- _Short problem_
Answer these questions from the memoir excerpt on Cobbett below.
(a) In what year did Cobbett enlist as a soldier?
(b) Besides great powers of reasoning and accomplished learning, what did Mackintosh have little or none of?
(c) How many times in his life did Mackintosh change sides?

- _Page_
==============================

COBBETT, THE CONTENTIOUS MAN
Part I
FROM HIS BIRTH, IN MARCH, 1762, TO HIS QUITTING THE UNITED STATES, JUNE 1ST, 1800
Son of a small farmer. – Boyhood spent in the country. – Runs away from home. – Becomes a lawyer’s clerk. – Enlists as a soldier, 1784. – Learns grammar and studies Swift. – Goes to Canada. – Remarked for good conduct. – Rises to rank of sergeant-major. – Gets discharge, 1791. – Marries. – Quits Europe for United States. – Starts as a bookseller in Pennsylvania. – Becomes a political writer of great power. – Takes a violent anti-republican tone. – Has to suffer different prosecutions, and at last sets sail for England.
IThe character which I am now tempted to delineate is just the reverse of that which I rise from describing. Mackintosh was a man of great powers of reasoning, of accomplished learning, but of little or no sustained energy. His vision took a wide and calm range; he saw all things coolly, dispassionately, and, except at his first entry into life, was never so lost in his admiration of one object as to overlook the rest. His fault lay in rather the opposite extreme; his perception of the universal weakened that of the particular, and the variety of colours which appeared at once before him became too blended in his sight for the adequate appreciation of each.
The subject of this memoir, on the contrary, though he could argue well in favour of any opinion he adopted, had not that elevated and philosophic cast of mind which makes men inquire after truth for the sake of truth, regarding its pursuit as a delight, its attainment as a duty. Neither could he take that comprehensive view of affairs which affords to the judgment an ample scope for the comparison and selection of opinions. But he possessed a rapid power of concentration; a will that scorned opposition; he saw clearly that one side of a question which caught his attention; and pursued the object he had momentarily in view with an energy that never recoiled before a danger, and was rarely arrested by a scruple. The sense of his force gave him the passion for action; but he encouraged this passion until it became restlessness, a desire to fight rather for the pleasure of fighting than for devotion to any cause for which he fought.
While Mackintosh always struggled against his character, and thereby never gave himself fair play, the person of whom I am now about to speak – borne away in a perfectly opposite extreme – allowed his character to usurp and govern his abilities, frequently without either usefulness or aim. Thus, the one changed sides two or three times in his life, from that want of natural ardour which creates strong attachments; the other attacked and defended various parties with a furious zeal, upon which no one could rely, because it proceeded from the temporary caprice of a whimsical imagination, and not from the stedfast enthusiasm of any well-meditated conviction. With two or three qualities more, Cobbett would have been a very great man in the world; as it was, he made a great noise in it. But I pass from criticism to narrative.

==============================

- _Material supplied_
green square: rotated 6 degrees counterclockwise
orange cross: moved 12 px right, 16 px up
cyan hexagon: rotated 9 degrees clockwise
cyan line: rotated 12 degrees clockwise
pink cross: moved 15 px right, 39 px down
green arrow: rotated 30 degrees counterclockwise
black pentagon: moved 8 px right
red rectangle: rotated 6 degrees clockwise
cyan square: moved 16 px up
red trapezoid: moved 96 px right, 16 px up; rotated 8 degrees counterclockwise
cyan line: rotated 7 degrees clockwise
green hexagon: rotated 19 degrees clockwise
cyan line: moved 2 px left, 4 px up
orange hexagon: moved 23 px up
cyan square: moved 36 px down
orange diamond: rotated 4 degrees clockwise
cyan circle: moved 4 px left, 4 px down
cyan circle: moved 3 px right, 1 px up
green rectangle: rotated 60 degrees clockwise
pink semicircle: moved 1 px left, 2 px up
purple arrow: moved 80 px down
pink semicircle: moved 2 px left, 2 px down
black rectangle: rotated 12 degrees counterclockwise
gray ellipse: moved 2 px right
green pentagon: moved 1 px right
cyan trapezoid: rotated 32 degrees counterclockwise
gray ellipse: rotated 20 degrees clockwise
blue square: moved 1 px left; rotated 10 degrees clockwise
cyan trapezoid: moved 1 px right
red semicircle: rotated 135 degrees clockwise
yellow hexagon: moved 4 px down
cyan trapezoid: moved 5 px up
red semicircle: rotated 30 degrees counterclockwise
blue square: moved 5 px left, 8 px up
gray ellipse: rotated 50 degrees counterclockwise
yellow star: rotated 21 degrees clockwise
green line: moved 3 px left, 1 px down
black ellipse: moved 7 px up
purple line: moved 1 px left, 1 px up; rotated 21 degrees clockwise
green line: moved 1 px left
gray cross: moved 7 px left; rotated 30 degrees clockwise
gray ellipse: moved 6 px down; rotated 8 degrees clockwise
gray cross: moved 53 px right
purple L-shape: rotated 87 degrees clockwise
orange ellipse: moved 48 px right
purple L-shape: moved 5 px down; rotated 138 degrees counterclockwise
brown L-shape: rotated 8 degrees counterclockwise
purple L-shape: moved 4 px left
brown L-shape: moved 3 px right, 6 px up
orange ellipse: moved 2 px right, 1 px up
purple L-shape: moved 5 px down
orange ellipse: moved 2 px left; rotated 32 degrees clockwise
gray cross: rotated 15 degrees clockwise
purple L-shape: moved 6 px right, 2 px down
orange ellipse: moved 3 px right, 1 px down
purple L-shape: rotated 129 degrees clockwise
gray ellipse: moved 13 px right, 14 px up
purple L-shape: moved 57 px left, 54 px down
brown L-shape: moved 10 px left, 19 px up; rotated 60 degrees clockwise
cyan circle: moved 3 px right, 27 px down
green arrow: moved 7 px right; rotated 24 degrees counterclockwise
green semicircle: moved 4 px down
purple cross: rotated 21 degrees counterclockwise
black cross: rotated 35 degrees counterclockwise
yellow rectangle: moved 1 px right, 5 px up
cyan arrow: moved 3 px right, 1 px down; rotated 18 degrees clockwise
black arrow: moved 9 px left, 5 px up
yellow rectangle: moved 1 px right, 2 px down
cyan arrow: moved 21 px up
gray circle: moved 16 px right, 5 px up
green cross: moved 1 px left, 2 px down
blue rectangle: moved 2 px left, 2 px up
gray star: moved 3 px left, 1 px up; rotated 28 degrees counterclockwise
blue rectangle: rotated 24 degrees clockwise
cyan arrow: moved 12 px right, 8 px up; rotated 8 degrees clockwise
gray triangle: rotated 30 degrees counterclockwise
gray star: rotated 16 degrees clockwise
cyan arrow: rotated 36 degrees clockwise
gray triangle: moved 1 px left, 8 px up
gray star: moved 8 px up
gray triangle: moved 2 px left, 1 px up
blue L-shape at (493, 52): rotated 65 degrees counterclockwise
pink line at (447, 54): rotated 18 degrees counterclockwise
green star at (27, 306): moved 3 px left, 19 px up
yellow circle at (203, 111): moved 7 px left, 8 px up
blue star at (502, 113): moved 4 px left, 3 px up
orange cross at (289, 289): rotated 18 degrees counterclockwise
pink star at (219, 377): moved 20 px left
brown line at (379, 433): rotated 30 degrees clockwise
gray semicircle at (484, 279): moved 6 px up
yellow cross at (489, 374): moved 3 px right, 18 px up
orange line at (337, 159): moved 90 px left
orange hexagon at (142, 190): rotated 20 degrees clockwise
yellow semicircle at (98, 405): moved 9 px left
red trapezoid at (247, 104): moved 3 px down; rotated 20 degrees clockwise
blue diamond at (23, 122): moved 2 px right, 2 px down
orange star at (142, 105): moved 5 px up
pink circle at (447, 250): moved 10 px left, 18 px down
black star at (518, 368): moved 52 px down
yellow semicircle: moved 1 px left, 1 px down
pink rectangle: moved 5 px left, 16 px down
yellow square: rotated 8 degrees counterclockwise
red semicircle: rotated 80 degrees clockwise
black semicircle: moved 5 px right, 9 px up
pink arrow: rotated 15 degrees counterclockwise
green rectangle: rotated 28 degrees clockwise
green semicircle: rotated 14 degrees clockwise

==============================

- _Reply_
(a) 1784
(b) Sustained energy
(c) Two or three times